During the 1990s and until 2001, the airfield was utilised by Merlin Parachute Club, home to both the 4th Battalion, Parachute Regiment parachute display team and the University of York Sport Parachute Club.

- Units
- No. 24 Squadron RAF between 9 February 1951 and 6 May 1953 with the Hastings
- No. 36 Squadron RAF between 1 July 1953 and 28 February 1957 with the Lockheed Neptune MR.1
- No. 47 Squadron RAF between 22 August 1949 and 13 May 1953 with the Hastings
- No. 53 Squadron RAF between 1 August 1949 and 9 February 1951 with the Hastings
- No. 203 Squadron RAF between 15 August 1952 and 1 September 1956 with the Neptune MR.1
- No. 210 Squadron RAF between 26 September 1952 and 31 January 1957 with the Lancaster ASR.3 and Neptune MR.1
- No. 297 Squadron RAF between 22 August 1949 and 15 November 1950 with the Hastings
- No. 5 Air Navigation School RAF between 17 September 1946 and 9 April 1947.
- No. 28 Gliding School RAF between February 1948 and February 1949
- Relief Landing Ground for No. 242 Operational Conversion Unit RAF from 1 April 1958
- No. 1453 Flight RAF between 5 May 1953 and 30 June 1956
- Aircrew Holding Unit RAF between 9 December 1966 and 26 November 1970

=== 21st century ===
No. 645 Volunteer Gliding Squadron moved to the airfield in 2003, after their previous home at the former RAF Catterick became increasingly unusable.

No. 635 Volunteer Gliding Squadron also operated from Topcliffe from 2009 when it moved from its former home at RAF Samlesbury.
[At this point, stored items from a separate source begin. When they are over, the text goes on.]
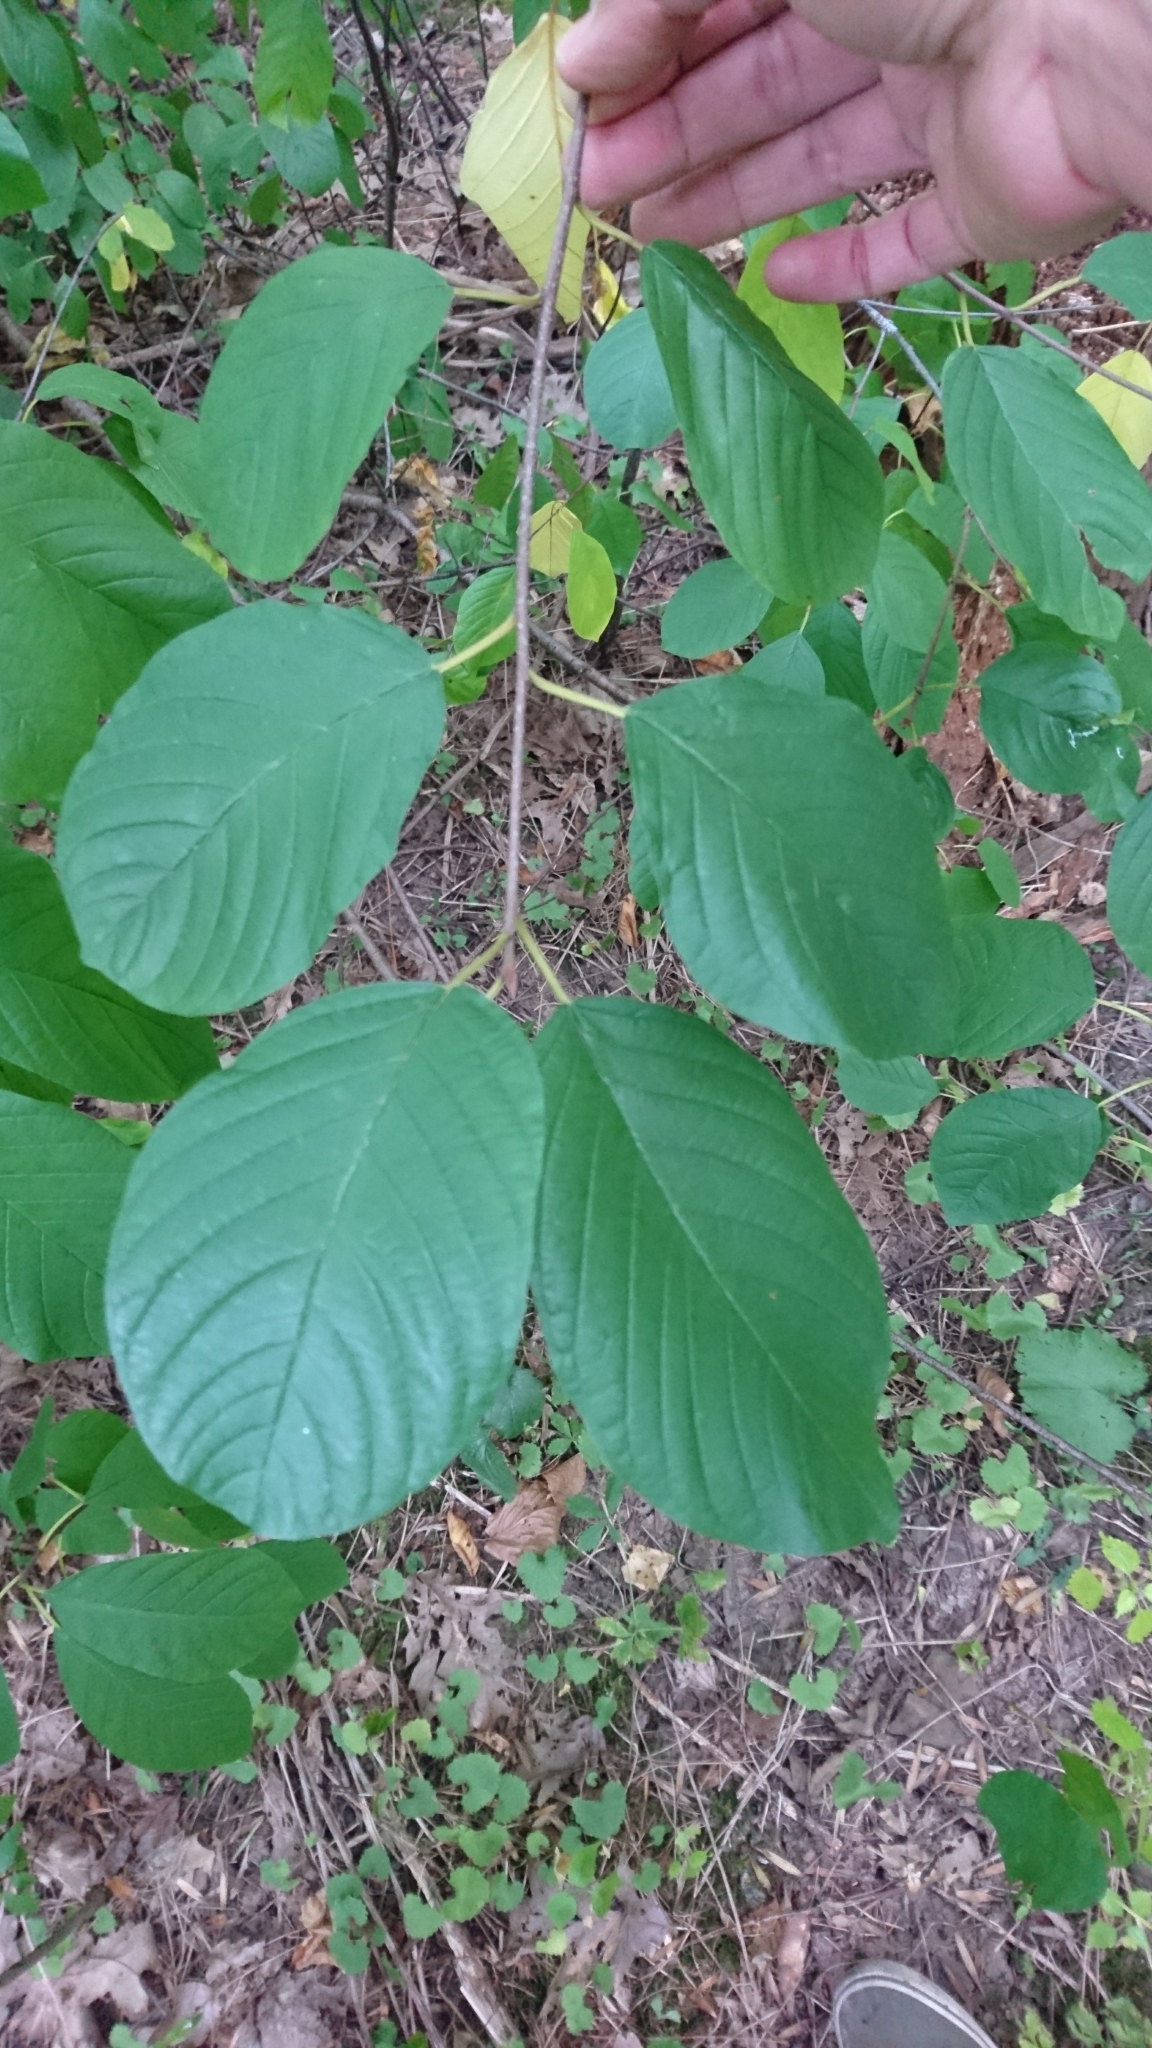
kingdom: Plantae
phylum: Tracheophyta
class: Magnoliopsida
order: Rosales
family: Rhamnaceae
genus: Frangula
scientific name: Frangula alnus
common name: Alder buckthorn
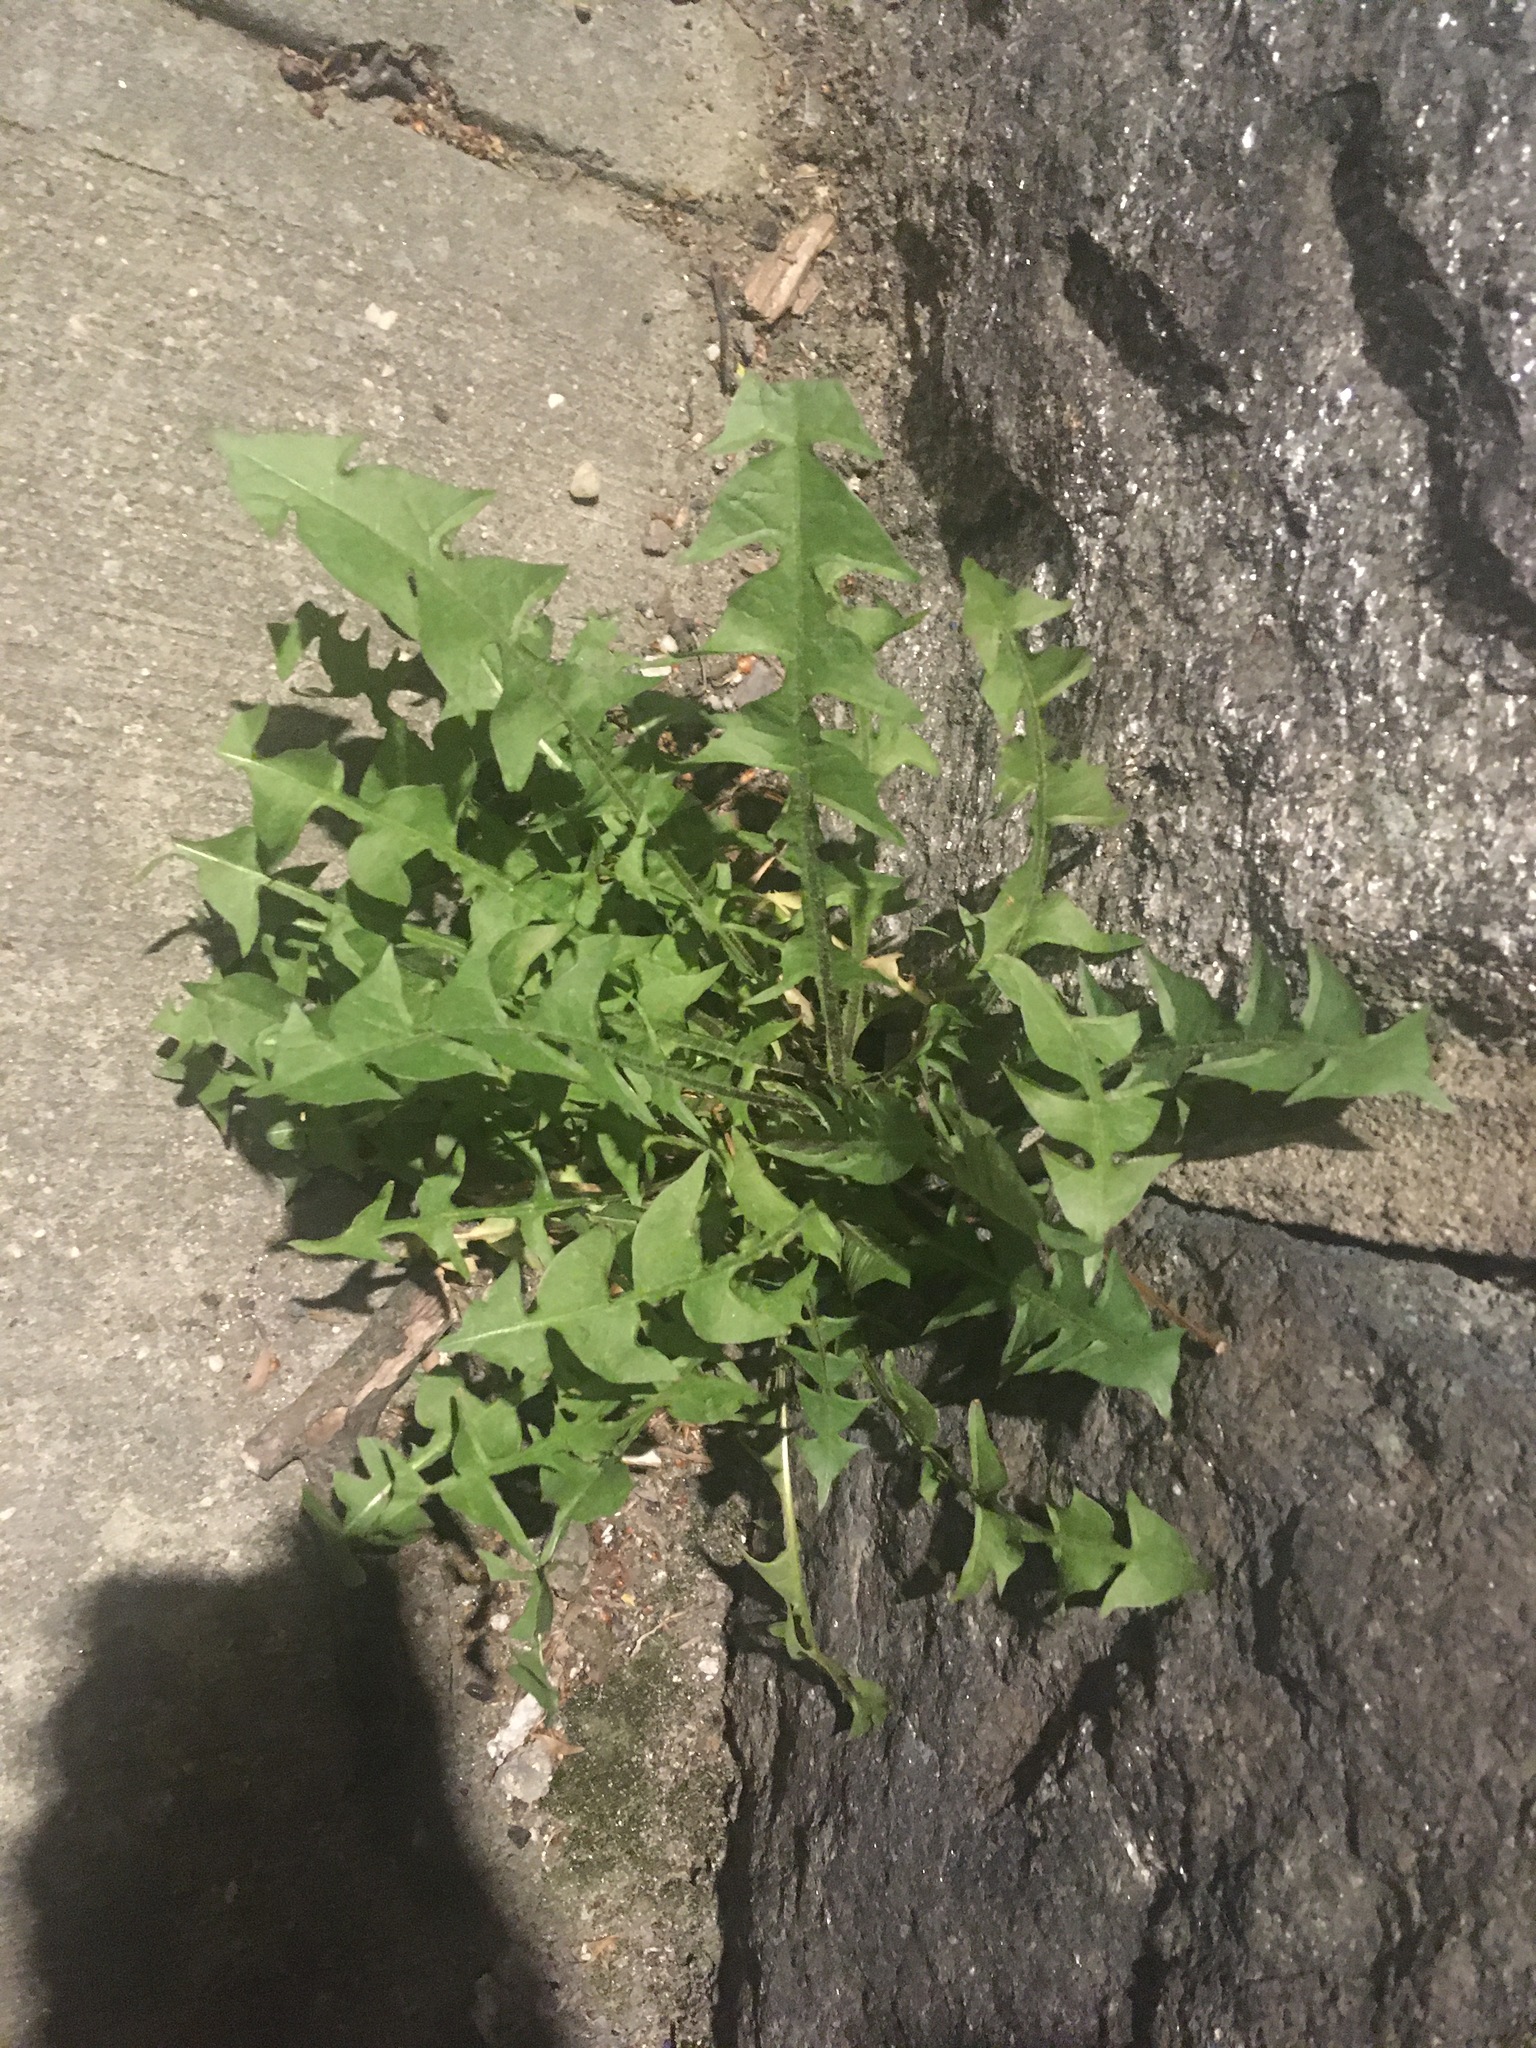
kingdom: Plantae
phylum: Tracheophyta
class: Magnoliopsida
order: Asterales
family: Asteraceae
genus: Taraxacum
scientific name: Taraxacum officinale
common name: Common dandelion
The unit disbanded in 2016 as part of the relaunch of air cadet aviation.

RAF Topcliffe was a satellite station which served in the role of a Relief Landing Ground for Short Tucano T.1 aircraft of No. 1 Flying Training School previously based nearby at RAF Linton-on-Ouse (one of two, the other being Dishforth Airfield).

Tucano Element of No. 6 Flying Training School RAF between April 1995 and March 1996 and Joint Elementary Flying Training School RAF between 1 April 1993 and 1 April 1995.

In 2012, Yorkshire Air Ambulance moved their second base to RAF Topcliffe from nearby Bagby Airfield.

== Role and operations ==
Since the British Army took over a large part of the site in 1974 to establish Alanbrooke Barracks, the airfield is now enclosed within the Barracks.

The last remaining RAF unit based at Topcliffe is No. 645 Volunteer Gliding Squadron, which teaches Air Cadets to fly the Grob Viking T.1.

As of March 2012, the station is the permanent base of G-YOAA one of the two Yorkshire Air Ambulances.

==Based units==
Units based at RAF Topcliffe.

=== Royal Air Force ===
No. 22 Group (Training) RAF
- No. 2 Flying Training School
  - No. 645 Volunteer Gliding Squadron

=== Civilian ===
Yorkshire Air Ambulance operates an Airbus H145 and has its base in the former control tower. In 2025, the charity started construction of a new purpose-built replacement facility 3.5 mi away on part of the former RAF Skipton-on-Swale airfield. It is planned to open in summer 2026.